One thing that many newcomers have in common is that they're going off the deep end of the alphabet. Vysr, Wrike, Xeround, Xignite, Yammer, Zoosa, Zuora, and Zenoss stand at the end of the line during startup roll call. Maybe it's that Yahoo and YouTube made that a cool place to be.
An earlier generation of computer and software companies took on descriptive, even wholesome, names like Apple, Computer Associates, Tandem Computers, and Sun Microsystems. As an industry, though, we like brevity in our IT vendors, and three letter abbreviations in particular: AMD, APC, BEA, BMC, EMC, IBM, NEC, RSA, SAP, and SAS, for example. A few -- BT, CA, and HP -- get by with mere two-letter abbreviations, but they're the exceptions. As of yet, we don't have any tech companies that go by just a single letter or, like the artist formerly known as Prince, that have given up having any name at all.
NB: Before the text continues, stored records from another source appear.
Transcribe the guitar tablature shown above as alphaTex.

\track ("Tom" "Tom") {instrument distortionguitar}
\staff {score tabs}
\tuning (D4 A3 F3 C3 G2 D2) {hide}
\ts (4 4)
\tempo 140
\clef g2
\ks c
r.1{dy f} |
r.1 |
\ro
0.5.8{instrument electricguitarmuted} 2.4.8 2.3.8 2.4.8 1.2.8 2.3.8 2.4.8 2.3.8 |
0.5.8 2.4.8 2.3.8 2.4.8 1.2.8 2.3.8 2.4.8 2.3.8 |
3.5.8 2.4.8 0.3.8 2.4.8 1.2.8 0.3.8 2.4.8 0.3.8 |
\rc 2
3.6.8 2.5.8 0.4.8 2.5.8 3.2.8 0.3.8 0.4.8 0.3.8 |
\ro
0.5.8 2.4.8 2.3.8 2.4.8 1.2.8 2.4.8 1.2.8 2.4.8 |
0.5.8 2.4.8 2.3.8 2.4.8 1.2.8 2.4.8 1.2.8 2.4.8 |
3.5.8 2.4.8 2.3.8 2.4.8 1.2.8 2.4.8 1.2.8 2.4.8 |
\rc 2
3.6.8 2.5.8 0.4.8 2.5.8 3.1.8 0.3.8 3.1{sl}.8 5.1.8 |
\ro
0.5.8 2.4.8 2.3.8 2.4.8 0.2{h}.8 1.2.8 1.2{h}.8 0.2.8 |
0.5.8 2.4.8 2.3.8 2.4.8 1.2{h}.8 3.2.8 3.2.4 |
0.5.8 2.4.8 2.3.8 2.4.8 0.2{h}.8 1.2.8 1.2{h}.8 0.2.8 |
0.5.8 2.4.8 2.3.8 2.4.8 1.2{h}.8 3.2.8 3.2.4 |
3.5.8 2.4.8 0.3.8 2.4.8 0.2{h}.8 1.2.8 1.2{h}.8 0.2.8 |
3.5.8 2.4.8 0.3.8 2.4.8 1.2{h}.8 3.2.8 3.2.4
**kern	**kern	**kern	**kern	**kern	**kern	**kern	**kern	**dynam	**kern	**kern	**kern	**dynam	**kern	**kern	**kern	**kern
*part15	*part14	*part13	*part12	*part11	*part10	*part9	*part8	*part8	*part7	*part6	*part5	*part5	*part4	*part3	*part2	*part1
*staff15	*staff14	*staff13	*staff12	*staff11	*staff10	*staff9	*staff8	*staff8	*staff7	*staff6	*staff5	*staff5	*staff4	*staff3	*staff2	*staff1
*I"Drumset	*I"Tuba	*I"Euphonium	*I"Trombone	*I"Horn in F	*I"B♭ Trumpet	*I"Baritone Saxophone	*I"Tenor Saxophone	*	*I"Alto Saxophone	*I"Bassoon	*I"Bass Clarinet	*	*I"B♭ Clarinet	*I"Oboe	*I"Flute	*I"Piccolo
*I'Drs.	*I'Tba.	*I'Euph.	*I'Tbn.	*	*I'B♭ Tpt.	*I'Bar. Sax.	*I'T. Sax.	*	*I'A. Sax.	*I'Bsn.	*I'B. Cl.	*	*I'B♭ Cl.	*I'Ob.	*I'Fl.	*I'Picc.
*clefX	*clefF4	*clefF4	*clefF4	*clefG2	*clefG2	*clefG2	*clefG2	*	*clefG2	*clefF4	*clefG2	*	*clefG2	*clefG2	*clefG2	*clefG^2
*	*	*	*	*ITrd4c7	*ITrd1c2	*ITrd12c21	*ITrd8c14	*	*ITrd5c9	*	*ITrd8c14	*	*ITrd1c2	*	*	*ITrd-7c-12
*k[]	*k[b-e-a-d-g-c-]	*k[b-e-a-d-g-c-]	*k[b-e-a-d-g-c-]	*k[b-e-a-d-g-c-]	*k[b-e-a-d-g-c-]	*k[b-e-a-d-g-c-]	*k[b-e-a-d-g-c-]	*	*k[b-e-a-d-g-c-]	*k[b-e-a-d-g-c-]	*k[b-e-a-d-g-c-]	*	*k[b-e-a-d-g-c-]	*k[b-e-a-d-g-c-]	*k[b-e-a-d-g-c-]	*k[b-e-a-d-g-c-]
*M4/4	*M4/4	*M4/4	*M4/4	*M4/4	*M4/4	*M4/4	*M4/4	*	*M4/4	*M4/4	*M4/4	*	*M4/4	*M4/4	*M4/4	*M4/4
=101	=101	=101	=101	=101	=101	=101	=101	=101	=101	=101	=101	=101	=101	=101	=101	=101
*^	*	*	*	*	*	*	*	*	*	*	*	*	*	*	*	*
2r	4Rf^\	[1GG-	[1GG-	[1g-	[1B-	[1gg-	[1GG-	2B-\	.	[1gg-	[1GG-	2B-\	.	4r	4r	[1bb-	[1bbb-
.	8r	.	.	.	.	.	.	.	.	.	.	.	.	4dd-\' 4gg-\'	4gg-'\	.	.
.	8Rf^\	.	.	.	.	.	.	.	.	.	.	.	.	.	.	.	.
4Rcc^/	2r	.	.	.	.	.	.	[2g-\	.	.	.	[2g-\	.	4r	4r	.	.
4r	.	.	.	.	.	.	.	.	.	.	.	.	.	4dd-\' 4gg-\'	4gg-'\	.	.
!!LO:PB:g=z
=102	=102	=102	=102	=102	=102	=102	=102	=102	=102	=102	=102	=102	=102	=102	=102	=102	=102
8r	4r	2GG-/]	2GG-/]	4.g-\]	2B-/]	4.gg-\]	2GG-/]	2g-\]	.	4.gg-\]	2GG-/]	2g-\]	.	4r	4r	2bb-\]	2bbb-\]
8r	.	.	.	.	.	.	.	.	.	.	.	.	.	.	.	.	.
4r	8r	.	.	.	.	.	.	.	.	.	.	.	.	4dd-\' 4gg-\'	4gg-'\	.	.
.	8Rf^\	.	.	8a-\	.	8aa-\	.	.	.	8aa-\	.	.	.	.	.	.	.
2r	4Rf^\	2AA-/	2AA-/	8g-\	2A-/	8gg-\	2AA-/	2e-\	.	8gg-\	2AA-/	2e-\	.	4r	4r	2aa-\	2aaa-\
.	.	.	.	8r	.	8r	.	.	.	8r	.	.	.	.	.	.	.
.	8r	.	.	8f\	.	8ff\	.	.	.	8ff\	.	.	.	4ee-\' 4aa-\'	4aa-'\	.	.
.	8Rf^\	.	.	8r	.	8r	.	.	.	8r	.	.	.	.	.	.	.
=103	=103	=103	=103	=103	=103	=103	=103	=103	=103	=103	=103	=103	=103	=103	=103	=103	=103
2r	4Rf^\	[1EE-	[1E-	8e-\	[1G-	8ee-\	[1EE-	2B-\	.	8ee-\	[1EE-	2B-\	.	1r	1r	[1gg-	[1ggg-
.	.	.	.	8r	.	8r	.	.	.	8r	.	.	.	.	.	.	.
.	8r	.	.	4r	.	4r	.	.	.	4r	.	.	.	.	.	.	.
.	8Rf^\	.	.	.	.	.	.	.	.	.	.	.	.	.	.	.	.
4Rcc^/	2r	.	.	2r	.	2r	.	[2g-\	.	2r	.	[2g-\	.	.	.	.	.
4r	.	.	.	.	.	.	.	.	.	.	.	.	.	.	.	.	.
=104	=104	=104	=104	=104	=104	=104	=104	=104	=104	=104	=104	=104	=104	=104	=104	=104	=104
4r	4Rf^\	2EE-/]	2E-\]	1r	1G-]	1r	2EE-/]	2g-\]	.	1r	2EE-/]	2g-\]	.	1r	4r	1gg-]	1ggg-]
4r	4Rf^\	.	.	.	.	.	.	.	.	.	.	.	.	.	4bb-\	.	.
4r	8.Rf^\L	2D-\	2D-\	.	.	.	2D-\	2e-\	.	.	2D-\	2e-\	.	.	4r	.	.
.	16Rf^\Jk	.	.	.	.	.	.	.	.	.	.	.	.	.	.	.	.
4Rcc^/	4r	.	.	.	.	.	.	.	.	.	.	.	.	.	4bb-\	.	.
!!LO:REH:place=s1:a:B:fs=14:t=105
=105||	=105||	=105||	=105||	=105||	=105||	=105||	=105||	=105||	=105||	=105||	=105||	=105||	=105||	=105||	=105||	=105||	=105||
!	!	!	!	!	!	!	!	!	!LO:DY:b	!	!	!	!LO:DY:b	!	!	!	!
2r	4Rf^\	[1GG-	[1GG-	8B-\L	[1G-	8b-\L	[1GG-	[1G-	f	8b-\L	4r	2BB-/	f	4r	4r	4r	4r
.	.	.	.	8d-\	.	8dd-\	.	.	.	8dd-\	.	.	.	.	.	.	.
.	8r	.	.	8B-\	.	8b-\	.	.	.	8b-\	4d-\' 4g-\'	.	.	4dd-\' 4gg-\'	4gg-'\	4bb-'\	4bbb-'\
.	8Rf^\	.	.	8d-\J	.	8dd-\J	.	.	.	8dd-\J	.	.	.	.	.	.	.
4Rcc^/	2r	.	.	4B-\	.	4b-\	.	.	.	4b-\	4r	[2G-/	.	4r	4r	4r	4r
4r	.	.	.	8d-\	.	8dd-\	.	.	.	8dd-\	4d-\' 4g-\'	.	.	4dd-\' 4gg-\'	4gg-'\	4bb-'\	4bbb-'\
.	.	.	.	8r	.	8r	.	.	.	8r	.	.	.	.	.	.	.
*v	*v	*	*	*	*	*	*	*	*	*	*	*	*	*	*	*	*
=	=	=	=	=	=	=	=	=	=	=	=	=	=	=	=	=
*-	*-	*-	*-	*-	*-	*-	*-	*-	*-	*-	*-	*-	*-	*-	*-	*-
Are tongue twisters a good strategy for startups? The logos do tend to look nice on T-shirts and Web sites. If potential customers have a hard time pronouncing or spelling those names, maybe it's worth the trade-off.
Of course, there's always Plan B -- changing a startup's name to something more conventional. As I noted earlier this year, some startups are making a second run at success with a new name, one typically involving an action word embedded in a compound construction.
Flypaper, Helpstream, Kickfire, and WaveMaker are taken. TryTryAgain, anyone?